== Assigned task ==
Reproduce all of the data below word for word, omitting the pictures.

== Stored data entries ==
___

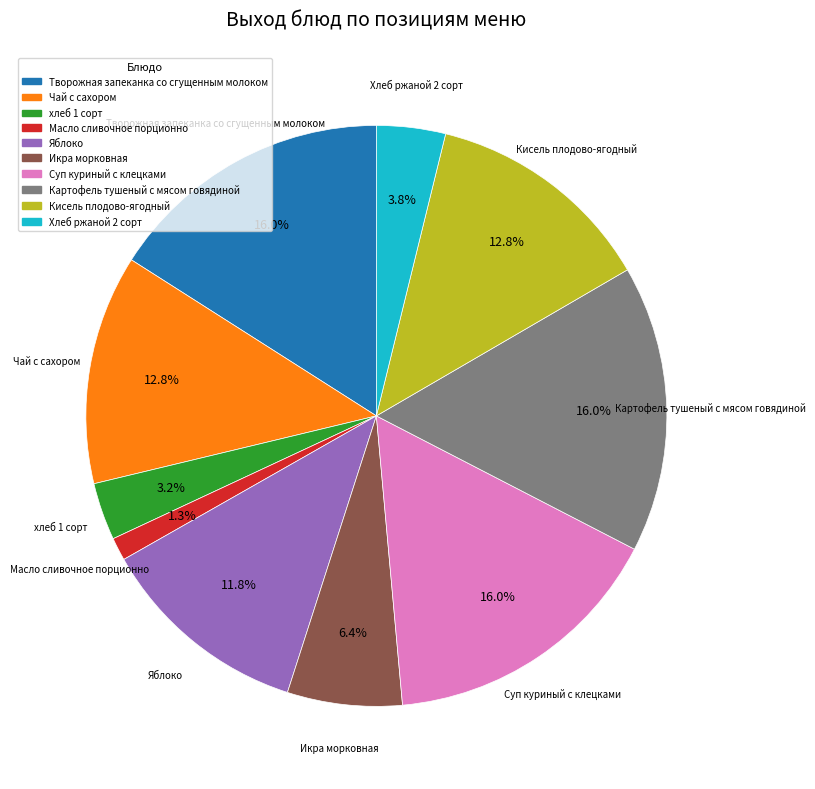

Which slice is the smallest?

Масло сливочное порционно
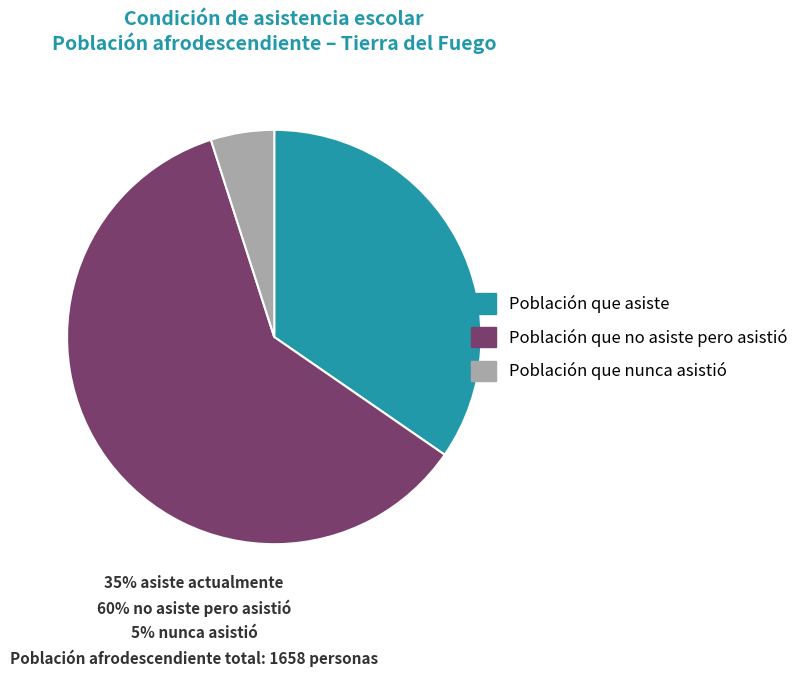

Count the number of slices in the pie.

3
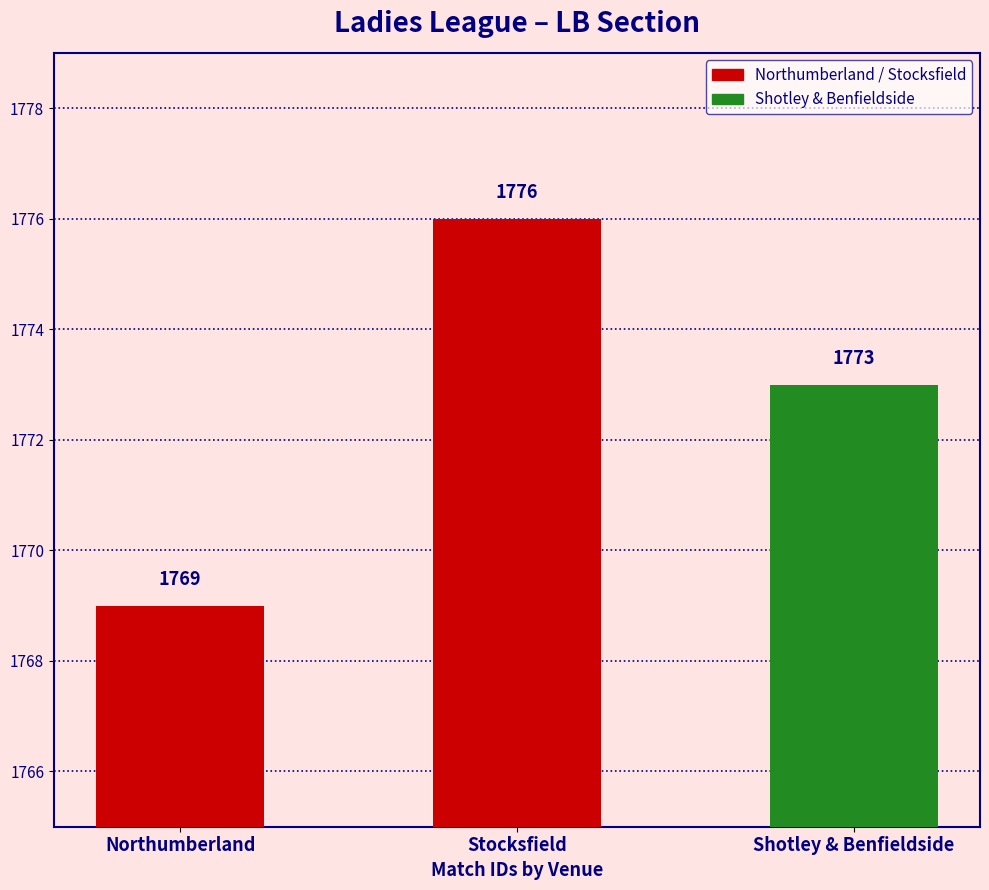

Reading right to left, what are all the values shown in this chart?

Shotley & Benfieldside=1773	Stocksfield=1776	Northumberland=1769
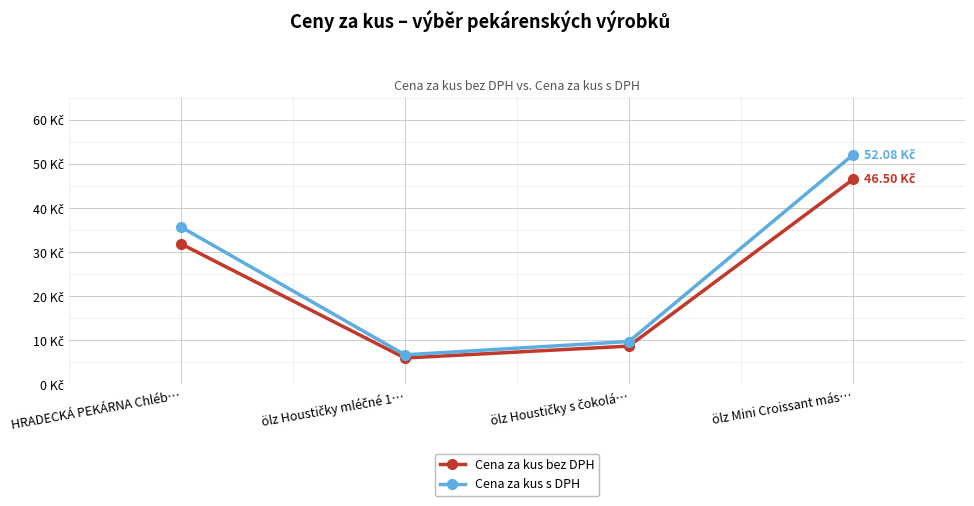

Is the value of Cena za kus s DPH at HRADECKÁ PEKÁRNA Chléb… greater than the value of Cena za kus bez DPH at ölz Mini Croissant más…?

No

___

== Result of this task ==
Which slice is the smallest?

Масло сливочное порционно

Count the number of slices in the pie.

3

Reading right to left, what are all the values shown in this chart?

Shotley & Benfieldside=1773	Stocksfield=1776	Northumberland=1769

Is the value of Cena za kus s DPH at HRADECKÁ PEKÁRNA Chléb… greater than the value of Cena za kus bez DPH at ölz Mini Croissant más…?

No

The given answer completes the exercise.